X Close

UCL Culture Blog

Home

News and musings from the UCL Culture team

Menu

Live from Tasmania, for now

By Jack Ashby, on 8 April 2011

This week I’ll take a break from my delayed account of last year’s fieldwork because I’m back in Tasmania out in the field with the University of Tasmania’s School of Zoology.

Rejoining the project I was on last year, looking at the ecosystem effects of the massive crash in the Tasmanian devil population, this field trip is slightly less glamorous than trapping the devils, partly because they are practically extinct here up in the northeast of the island, where contagious cancer first appeared 15 years ago. What we’ve been doing is counting sultanas – it doesn’t actually involve setting eyes on a single animal (apart from millions of ants), but intriguing all the same.

The project is investigating whether prey species, particularly brush-tailed possums, have changed their feeding behaviour since the devil population crashed. Devils are their main native predator and they are cautious when foraging away from trees that they can escape to. The question is, are they willing to take more risks with no devils around? Not actually no devils, but the ranger in Mt William National Park, where we were sampling, said there used to be 3000 devils there, now there are 30. That’s a 99% decrease since Devil Facial Tumour Disease (DFTD) appeared.

We placed two containers holding a set volume of pebbles and 100 sultanas at each site – one at the base of a tree (where possums feel safer because they can escape) and one out in the open. What density of sultanas were they willing to reach before they stopped searching? This is called the “giving-up density”. The more sultanas they ate the more work is required to find them, and the greater risk endured. If an animal is trying to avoid a predator it gives up early and doesn’t eat many sultanas.

The prediction would be that where there are lots of predators and the risk is high, the possums will eat more sultanas in the container at the base of the tree than the one in the open.
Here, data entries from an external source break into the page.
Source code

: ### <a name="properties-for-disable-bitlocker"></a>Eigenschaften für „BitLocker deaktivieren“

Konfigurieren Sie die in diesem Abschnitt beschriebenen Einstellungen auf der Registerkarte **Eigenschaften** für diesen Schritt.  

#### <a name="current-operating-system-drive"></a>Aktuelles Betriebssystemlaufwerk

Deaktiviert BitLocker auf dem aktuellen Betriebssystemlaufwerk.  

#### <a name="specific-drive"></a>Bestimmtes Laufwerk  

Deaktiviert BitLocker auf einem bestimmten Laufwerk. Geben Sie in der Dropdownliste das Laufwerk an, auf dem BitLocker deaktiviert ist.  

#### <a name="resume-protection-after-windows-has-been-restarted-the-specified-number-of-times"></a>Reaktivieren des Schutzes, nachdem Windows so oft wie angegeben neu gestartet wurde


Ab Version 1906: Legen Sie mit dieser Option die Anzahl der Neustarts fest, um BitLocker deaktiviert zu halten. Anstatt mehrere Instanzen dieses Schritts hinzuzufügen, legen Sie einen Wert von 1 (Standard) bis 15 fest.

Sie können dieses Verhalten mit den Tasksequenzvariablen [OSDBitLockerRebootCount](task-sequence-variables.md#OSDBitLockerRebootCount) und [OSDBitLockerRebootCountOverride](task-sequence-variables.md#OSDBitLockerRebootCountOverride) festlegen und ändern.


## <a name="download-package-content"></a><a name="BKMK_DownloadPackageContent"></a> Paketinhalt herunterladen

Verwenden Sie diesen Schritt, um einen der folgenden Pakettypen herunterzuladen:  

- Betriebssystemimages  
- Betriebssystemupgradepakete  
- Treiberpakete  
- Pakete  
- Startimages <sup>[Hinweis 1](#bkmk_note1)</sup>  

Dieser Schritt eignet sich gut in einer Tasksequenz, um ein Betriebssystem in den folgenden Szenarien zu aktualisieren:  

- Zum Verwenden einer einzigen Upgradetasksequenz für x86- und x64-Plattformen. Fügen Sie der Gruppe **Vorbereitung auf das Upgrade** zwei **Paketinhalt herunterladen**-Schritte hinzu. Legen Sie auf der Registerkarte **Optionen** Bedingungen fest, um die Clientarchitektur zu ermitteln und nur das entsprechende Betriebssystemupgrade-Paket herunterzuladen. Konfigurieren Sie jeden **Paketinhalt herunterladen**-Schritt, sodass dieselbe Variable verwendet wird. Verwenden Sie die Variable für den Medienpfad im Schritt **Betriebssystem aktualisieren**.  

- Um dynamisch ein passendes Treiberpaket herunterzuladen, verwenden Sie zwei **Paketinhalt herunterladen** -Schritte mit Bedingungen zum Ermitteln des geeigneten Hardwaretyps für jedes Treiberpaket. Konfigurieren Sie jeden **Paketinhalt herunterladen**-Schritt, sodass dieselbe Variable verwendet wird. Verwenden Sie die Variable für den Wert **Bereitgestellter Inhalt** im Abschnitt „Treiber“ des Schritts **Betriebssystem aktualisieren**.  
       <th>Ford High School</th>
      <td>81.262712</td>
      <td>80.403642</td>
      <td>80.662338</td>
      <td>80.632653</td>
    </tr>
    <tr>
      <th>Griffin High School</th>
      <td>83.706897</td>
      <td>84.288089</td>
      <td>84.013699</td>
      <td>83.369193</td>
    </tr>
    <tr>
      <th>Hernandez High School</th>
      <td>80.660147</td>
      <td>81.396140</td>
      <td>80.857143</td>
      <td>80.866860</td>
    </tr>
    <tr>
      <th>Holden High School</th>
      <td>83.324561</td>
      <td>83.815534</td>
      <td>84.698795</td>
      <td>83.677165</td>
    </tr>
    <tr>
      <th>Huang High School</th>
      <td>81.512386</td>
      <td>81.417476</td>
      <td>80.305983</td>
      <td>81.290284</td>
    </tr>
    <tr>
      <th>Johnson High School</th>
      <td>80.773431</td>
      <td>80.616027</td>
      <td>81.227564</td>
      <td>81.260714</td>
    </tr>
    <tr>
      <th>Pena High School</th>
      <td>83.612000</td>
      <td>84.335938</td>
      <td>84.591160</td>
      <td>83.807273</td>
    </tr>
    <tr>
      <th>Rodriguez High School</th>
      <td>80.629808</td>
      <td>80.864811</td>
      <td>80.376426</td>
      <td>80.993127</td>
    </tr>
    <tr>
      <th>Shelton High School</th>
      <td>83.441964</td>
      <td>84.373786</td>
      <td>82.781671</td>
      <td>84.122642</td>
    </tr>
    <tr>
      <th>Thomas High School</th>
If they have changed their behavior since the devils declined, we should expect that the possums eat similar numbers from both containers. This trip was working in a diseased area; other data are being collected from disease-free regions for comparison.

This is just one strand of research into the effects of the potential extinction of a top predator. Others include looking at how numbers of both prey species and other predators (including feral cats) are reacting, and whether those changes are affecting the parasite ecology of the species involved.
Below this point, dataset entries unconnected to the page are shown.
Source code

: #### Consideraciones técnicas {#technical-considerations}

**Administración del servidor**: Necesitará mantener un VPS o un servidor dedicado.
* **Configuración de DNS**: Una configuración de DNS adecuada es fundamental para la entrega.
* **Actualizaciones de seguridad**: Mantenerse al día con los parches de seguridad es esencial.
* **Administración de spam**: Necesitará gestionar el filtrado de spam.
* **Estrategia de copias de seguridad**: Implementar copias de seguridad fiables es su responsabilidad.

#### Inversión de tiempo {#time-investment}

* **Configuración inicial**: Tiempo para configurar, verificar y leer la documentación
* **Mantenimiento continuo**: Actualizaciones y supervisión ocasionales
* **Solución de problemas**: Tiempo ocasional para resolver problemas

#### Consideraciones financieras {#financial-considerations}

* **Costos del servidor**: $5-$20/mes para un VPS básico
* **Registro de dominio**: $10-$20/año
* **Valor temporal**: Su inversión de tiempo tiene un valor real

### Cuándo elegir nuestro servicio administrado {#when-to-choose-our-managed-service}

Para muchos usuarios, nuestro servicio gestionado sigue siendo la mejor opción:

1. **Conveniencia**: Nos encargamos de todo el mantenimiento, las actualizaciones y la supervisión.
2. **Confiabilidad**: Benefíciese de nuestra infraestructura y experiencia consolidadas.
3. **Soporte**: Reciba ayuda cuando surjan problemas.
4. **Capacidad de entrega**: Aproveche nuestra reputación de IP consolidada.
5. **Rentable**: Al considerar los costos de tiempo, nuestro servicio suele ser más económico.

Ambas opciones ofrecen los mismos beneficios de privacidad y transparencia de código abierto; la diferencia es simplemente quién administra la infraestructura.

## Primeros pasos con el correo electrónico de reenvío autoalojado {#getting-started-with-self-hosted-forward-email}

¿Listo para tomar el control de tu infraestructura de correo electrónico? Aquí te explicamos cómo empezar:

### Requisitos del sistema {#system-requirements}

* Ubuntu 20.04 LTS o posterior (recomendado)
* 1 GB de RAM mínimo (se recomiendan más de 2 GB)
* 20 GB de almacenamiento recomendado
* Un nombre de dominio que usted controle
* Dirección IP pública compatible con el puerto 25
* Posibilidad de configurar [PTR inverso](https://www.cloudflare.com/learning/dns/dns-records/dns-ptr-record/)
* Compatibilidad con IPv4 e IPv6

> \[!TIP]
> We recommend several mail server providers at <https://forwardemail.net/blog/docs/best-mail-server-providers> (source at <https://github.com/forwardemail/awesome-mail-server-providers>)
Australia has the worst recent history of mammal extinctions in the world – at least 27 since European settlement. Tasmania itself lost the thylacine – once the island’d biggest predator – of which much has been written. But how much has the natural history of this continent been affected by these extinctions? The Tasmanian devil’s sudden crash has been monitored closely, from a massive number of angles including the above. That’s the way it should be.

We’ll probably never know the extent to which the animals’ behaviour, ecology and even entire ecosystem structures we see today represent the natural state of affairs, before European colonisation wiped out tens of species (not just mammals), or the arrival of aborigines 50,000 years ago resulted in the disappearance of a huge suite of animals, including elephant sized wombats, giant kangaroos and marsupial lions. Surely losing the thylacine had at least as much an effect on Tasmanian mammals as losing the devil?
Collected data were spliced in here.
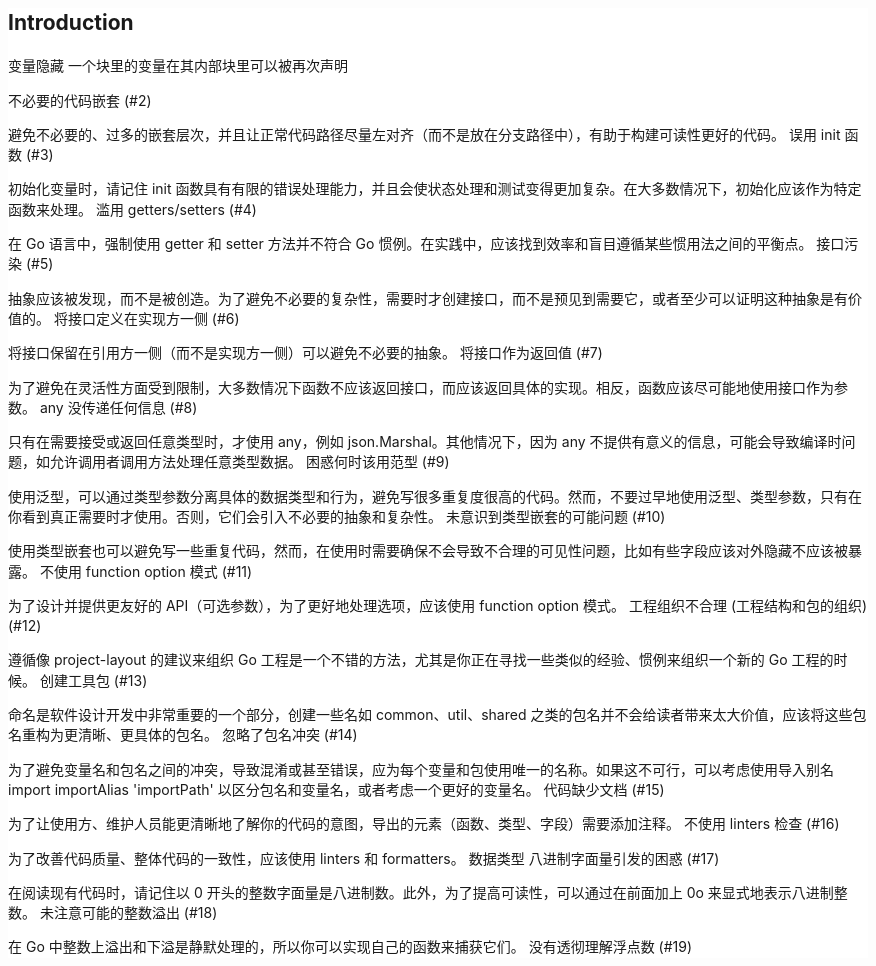## Introduction



变量隐藏 一个块里的变量在其内部块里可以被再次声明 


不必要的代码嵌套 (#2)

避免不必要的、过多的嵌套层次，并且让正常代码路径尽量左对齐（而不是放在分支路径中），有助于构建可读性更好的代码。
误用 init 函数 (#3)

初始化变量时，请记住 init 函数具有有限的错误处理能力，并且会使状态处理和测试变得更加复杂。在大多数情况下，初始化应该作为特定函数来处理。
滥用 getters/setters (#4)

在 Go 语言中，强制使用 getter 和 setter 方法并不符合 Go 惯例。在实践中，应该找到效率和盲目遵循某些惯用法之间的平衡点。
接口污染 (#5)

抽象应该被发现，而不是被创造。为了避免不必要的复杂性，需要时才创建接口，而不是预见到需要它，或者至少可以证明这种抽象是有价值的。
将接口定义在实现方一侧 (#6)

将接口保留在引用方一侧（而不是实现方一侧）可以避免不必要的抽象。
将接口作为返回值 (#7)

为了避免在灵活性方面受到限制，大多数情况下函数不应该返回接口，而应该返回具体的实现。相反，函数应该尽可能地使用接口作为参数。
any 没传递任何信息 (#8)

只有在需要接受或返回任意类型时，才使用 any，例如 json.Marshal。其他情况下，因为 any 不提供有意义的信息，可能会导致编译时问题，如允许调用者调用方法处理任意类型数据。
困惑何时该用范型 (#9)

使用泛型，可以通过类型参数分离具体的数据类型和行为，避免写很多重复度很高的代码。然而，不要过早地使用泛型、类型参数，只有在你看到真正需要时才使用。否则，它们会引入不必要的抽象和复杂性。
未意识到类型嵌套的可能问题 (#10)

使用类型嵌套也可以避免写一些重复代码，然而，在使用时需要确保不会导致不合理的可见性问题，比如有些字段应该对外隐藏不应该被暴露。
不使用 function option 模式 (#11)

为了设计并提供更友好的 API（可选参数），为了更好地处理选项，应该使用 function option 模式。
工程组织不合理 (工程结构和包的组织) (#12)

遵循像 project-layout 的建议来组织 Go 工程是一个不错的方法，尤其是你正在寻找一些类似的经验、惯例来组织一个新的 Go 工程的时候。
创建工具包 (#13)

命名是软件设计开发中非常重要的一个部分，创建一些名如 common、util、shared 之类的包名并不会给读者带来太大价值，应该将这些包名重构为更清晰、更具体的包名。
忽略了包名冲突 (#14)

为了避免变量名和包名之间的冲突，导致混淆或甚至错误，应为每个变量和包使用唯一的名称。如果这不可行，可以考虑使用导入别名 import importAlias 'importPath' 以区分包名和变量名，或者考虑一个更好的变量名。
代码缺少文档 (#15)

为了让使用方、维护人员能更清晰地了解你的代码的意图，导出的元素（函数、类型、字段）需要添加注释。
不使用 linters 检查 (#16)

为了改善代码质量、整体代码的一致性，应该使用 linters 和 formatters。
数据类型
八进制字面量引发的困惑 (#17)

在阅读现有代码时，请记住以 0 开头的整数字面量是八进制数。此外，为了提高可读性，可以通过在前面加上 0o 来显式地表示八进制整数。
未注意可能的整数溢出 (#18)

在 Go 中整数上溢出和下溢是静默处理的，所以你可以实现自己的函数来捕获它们。
没有透彻理解浮点数 (#19)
How unnatural is Australia’s natural history? Very few, if any, recent extinctions were monitored for their effects, and the kind of data for before and after comparison were never collected – this form of ecology is a fairly recent science. In this study, the starting point for the investigation is before DFTD arrives in an area. That’s the only option available and the one that should be used. But in truth, the time from which the ecosystem began to be changed was much earlier – from when humans arrived.

Dodos are famous because they are the first species in history which man realised he caused the extinction of. Of course we’ve been wiping things out for millennia. Only in recent decades have we begun to investigate how our extinctions have affected the world around us. For those long gone we’ll never know how their presence changed things.